From the ski slopes to the tennis court COVID’s shadow lurks

Ski ace Mikaela Shiffrin and tennis star Andrey Rublev tested positive for COVID-19 just weeks from the Winter Olympics and Australian Open respectively as global sport once again felt the chill wind of the coronavirus.

Two-time Olympic gold medalist Shiffrin will miss this week’s World Cup races in Lienz — but with a lead in the overall standings of over 100 points she can probably afford to.

Rublev, though, is more inconvenienced with the first Grand Slam of the season the Australian Open beginning in Melbourne on Jan. 17.

“I have to recover and I will go to Melbourne only when I am certain it is safe for everyone,” tweeted Rublev on Monday.

The world number five, as well as former world number one Rafael Nadal, Wimbledon semi-finalist Denis Shapovalov and U.S. Open champion Emma Raducanu, may well regret accepting the money to play in the exhibition tournament in Abu Dhabi earlier this month.

The quartet, along with Wimbledon women’s quarter-finalist Ons Jabeur and Olympic champion Belinda Bencic, all tested positive. Raducanu did not even play as she tested positive before the tournament, as did Nadal’s coach Carlos Moya.

The debate still rages on whether the English Premier League were correct to insist the show must go on over Christmas rather than call a halt.

Three Boxing Day matches were called off and two due to be played on Tuesday have already been postponed.

The situation has raised Chelsea manager Thomas Tuchel’s hackles — not least because his club’s appeal to have the game on Dec. 19 with Wolves called off was rejected.

“It’s not fair,” said Tuchel after his side beat Aston Villa 3-1 on Sunday.

“We’ve all been in bed for 10 days and we play against teams who prepare with games postponed, and who prepare with one week for these matches.

“They make us play all the time, even if we have COVID.

“We have new injuries and it won’t stop. People at the green table, in offices, make these decisions.”

‘This cannot be the right way’

Unlike the English leagues, Scottish Premiership clubs had leeway and brought forward by a week their three week winter break.

The decision had a financial angle: Scotland’s government had brought in measures beginning on Boxing Day that restricted attendances to 500 spectators.

Shiffrin’s rivals won’t even have that number watching in Lienz as the Austrian Ski Federation deemed it necessary to bar spectators.

“We are conscious of our responsibility,” said Roswitha Stadlober, president of the Austrian Ski Federation.
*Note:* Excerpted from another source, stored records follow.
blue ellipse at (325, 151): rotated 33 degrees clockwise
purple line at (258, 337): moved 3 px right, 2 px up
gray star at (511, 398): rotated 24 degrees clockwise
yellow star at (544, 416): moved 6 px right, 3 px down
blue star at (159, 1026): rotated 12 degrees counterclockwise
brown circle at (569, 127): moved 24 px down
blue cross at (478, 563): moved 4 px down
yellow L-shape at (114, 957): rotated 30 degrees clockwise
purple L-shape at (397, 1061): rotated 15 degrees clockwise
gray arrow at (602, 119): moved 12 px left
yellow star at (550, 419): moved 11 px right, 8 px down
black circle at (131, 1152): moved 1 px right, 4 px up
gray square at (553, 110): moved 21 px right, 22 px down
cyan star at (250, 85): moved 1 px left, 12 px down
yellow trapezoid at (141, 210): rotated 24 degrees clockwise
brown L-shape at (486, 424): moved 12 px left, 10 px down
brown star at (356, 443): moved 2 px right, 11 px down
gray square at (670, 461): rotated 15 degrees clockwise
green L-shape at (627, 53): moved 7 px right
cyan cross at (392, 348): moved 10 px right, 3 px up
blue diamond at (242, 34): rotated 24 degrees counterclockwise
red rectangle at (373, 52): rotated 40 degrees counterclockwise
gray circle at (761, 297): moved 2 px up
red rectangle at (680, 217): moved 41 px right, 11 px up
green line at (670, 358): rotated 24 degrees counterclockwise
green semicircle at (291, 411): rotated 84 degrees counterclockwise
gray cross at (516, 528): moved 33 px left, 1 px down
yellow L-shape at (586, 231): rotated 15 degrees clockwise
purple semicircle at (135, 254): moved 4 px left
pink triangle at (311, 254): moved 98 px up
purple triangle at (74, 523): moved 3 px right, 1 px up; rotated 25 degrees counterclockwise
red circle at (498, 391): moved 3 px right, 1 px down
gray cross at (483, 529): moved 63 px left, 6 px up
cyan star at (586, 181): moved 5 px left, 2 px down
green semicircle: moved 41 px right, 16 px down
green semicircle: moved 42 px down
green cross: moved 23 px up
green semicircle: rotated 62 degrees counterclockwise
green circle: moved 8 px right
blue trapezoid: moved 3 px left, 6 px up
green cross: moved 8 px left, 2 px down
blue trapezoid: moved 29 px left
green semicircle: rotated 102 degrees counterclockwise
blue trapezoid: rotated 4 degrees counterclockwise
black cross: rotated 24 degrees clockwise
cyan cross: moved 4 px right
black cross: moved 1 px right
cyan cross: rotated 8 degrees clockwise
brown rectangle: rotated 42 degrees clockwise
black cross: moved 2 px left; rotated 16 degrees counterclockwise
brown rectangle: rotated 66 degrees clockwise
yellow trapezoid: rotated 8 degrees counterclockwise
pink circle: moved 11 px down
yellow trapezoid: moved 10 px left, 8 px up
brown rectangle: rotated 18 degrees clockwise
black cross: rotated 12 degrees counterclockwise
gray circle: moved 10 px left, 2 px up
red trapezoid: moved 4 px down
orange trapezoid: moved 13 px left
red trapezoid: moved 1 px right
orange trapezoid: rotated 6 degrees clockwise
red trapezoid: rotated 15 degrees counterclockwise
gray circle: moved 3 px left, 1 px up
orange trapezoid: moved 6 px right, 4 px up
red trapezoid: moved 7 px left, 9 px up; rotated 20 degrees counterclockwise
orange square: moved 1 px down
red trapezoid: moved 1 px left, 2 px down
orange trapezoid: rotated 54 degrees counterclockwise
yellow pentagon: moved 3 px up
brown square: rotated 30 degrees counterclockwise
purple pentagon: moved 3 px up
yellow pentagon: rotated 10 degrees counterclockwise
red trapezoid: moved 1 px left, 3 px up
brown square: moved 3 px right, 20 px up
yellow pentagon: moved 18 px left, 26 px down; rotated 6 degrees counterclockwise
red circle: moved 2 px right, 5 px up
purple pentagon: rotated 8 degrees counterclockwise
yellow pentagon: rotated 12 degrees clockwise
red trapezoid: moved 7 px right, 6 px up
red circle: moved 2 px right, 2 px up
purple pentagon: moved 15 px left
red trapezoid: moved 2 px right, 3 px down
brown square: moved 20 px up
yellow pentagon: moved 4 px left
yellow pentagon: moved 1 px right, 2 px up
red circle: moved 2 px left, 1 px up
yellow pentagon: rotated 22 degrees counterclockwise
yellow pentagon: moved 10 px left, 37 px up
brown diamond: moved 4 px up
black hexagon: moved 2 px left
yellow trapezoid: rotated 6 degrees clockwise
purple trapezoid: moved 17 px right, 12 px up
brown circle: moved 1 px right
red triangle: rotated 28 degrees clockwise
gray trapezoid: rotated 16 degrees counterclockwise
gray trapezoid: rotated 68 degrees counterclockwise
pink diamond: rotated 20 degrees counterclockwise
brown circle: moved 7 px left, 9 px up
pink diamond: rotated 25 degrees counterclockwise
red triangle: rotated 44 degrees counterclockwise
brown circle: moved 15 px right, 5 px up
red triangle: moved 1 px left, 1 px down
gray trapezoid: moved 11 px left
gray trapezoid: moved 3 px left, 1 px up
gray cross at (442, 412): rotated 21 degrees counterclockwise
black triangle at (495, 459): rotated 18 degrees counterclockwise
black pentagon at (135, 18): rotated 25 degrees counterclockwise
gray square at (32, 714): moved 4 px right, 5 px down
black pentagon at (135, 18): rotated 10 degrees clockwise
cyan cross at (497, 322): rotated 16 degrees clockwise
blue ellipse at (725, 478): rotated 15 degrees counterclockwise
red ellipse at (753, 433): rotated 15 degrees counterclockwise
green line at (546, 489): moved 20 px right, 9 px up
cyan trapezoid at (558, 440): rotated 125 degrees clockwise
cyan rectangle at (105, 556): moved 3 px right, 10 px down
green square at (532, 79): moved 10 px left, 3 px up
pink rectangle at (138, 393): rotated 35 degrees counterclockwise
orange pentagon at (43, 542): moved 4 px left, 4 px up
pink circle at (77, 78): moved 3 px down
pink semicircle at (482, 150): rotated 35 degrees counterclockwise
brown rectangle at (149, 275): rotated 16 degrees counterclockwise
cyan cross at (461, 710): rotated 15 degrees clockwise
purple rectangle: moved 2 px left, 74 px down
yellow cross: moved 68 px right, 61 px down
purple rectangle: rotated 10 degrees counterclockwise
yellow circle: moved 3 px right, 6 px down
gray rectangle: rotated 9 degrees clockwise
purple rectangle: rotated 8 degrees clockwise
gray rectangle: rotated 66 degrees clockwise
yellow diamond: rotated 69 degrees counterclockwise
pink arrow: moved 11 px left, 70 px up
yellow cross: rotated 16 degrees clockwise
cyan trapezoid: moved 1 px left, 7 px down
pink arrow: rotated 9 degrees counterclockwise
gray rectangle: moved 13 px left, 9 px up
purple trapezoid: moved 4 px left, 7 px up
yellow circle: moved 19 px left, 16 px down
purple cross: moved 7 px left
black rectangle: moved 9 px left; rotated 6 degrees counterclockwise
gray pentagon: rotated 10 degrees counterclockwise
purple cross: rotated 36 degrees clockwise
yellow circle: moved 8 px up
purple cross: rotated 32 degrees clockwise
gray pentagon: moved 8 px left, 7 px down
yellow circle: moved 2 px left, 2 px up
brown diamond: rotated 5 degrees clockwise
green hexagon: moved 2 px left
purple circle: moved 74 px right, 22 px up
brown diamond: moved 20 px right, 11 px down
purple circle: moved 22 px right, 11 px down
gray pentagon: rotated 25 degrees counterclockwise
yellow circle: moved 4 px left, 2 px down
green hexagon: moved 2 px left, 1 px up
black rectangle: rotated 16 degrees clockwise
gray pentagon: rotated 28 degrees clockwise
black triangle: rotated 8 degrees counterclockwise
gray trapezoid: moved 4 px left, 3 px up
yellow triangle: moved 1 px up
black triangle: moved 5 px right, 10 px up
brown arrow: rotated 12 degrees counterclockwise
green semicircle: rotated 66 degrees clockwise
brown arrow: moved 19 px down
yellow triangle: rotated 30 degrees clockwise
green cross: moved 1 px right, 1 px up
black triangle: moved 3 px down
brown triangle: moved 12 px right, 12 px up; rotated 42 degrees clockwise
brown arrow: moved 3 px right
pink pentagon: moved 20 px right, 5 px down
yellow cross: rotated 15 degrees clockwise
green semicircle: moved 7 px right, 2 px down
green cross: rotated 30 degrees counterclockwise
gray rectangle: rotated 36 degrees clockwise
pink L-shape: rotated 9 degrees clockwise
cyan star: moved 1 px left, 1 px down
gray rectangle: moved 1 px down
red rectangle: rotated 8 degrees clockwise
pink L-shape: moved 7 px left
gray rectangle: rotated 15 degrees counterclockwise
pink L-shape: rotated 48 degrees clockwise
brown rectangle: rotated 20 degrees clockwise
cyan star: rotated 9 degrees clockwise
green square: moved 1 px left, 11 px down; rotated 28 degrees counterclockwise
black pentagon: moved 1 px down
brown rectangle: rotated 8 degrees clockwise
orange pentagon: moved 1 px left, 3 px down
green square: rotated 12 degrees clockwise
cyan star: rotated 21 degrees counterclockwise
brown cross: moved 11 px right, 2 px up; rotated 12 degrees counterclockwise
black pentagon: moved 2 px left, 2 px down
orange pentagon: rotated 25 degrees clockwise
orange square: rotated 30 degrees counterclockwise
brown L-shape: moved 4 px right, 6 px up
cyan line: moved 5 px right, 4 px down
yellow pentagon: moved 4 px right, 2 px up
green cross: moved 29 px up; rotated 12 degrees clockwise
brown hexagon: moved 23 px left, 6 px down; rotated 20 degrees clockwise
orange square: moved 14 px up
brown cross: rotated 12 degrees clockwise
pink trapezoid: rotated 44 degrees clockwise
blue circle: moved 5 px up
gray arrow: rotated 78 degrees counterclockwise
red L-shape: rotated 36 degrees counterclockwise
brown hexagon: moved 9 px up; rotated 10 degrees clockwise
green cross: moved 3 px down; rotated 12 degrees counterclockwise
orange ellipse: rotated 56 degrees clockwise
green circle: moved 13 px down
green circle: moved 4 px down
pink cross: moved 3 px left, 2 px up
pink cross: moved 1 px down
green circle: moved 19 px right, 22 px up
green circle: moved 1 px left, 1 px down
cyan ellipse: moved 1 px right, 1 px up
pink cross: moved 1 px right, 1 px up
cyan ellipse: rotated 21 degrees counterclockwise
Little has gone right for the England cricket team in Australia with their chances of regaining the Ashes all but gone.

Things grew worse as four members of the touring party — two support staff and two family members — tested positive for coronavirus hours before the start of day two in the third Test in Melbourne.

The squad are nervously awaiting results of PCR tests.

“We’ve just stepped up safety protocols around the dressing room, wearing masks and keeping distance where possible,” said England pace bowler Jimmy Anderson.

The coronavirus has already cost National Hockey League players the chance to go to the Winter Olympics. They accepted last week that the league could not make up the backlog of lost games.

The situation has become so serious that the NHL have authorized teams to use taxi squads — six-player reserve groups — to bolster their rosters.

Such squads were used last season in response to the pandemic’s impact on the league.

French rugby’s Top 14 bosses have not had to go that far, but the majority of their fixtures on Sunday and Monday were called off.

That will place increasing pressure on the calendar as seven European matches involving French clubs were postponed from the weekend before.

The only free weekends are those set aside for the Six Nations.

They, like other leagues, might echo Tuchel’s words by season’s end.

“It’s like it is — but this cannot be the right way,” said Tuchel.